PROMPT — When the line containing "ring pip: (180, 430)" is reached, copy it and each subsequent line of the material below exactly, through the last line.

DATA LISTING —
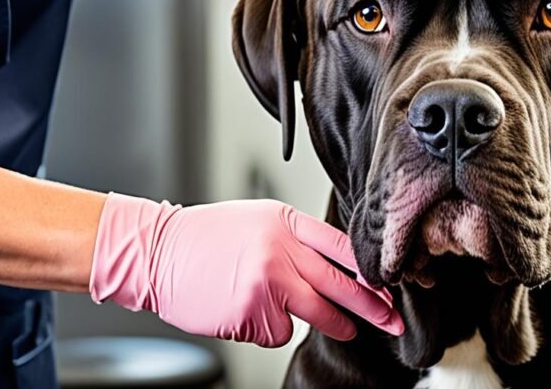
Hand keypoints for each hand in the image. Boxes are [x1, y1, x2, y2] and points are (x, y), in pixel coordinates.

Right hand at [89, 194, 403, 346]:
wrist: (157, 252)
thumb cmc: (207, 237)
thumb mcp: (259, 221)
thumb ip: (296, 240)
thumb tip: (337, 266)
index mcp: (285, 222)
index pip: (341, 246)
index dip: (371, 270)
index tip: (392, 285)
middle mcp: (280, 249)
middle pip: (341, 284)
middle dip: (373, 307)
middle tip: (393, 322)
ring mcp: (268, 282)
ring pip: (316, 313)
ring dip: (335, 324)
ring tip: (346, 328)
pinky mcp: (252, 311)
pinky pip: (278, 330)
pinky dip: (268, 327)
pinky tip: (245, 309)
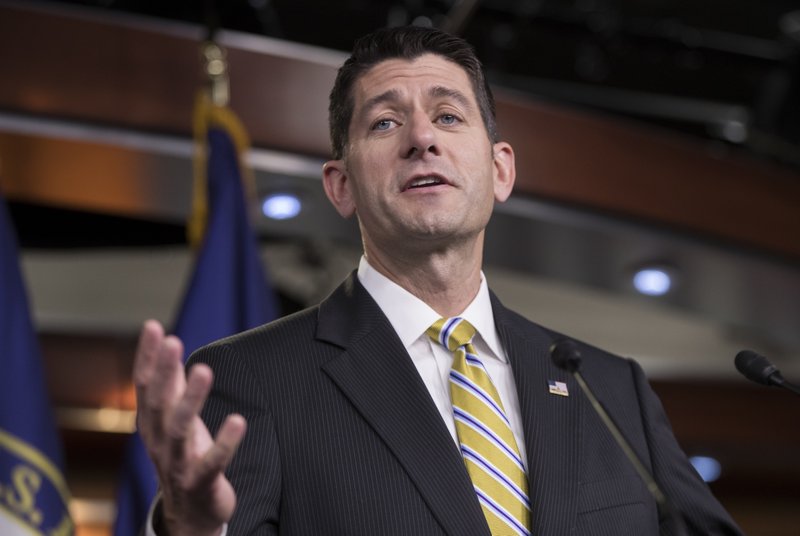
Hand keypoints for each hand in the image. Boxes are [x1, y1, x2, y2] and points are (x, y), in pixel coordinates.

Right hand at [134, 320, 246, 535]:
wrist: (189, 514)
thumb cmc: (184, 455)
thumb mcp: (173, 418)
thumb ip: (171, 384)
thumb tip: (168, 344)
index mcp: (152, 424)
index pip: (145, 386)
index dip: (147, 357)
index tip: (153, 327)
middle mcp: (159, 441)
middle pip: (158, 403)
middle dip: (164, 372)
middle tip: (172, 340)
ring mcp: (178, 463)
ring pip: (180, 430)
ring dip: (191, 400)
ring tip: (203, 371)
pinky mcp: (201, 482)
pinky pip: (212, 463)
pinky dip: (225, 443)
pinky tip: (238, 420)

SOLUTION FOR THIS EXERCISE —
ring pip: (180, 430)
ring dip: (191, 400)
ring tip: (203, 371)
pinky mcp: (201, 482)
pinky pip: (212, 463)
pinky dip: (225, 443)
pinky tip: (238, 420)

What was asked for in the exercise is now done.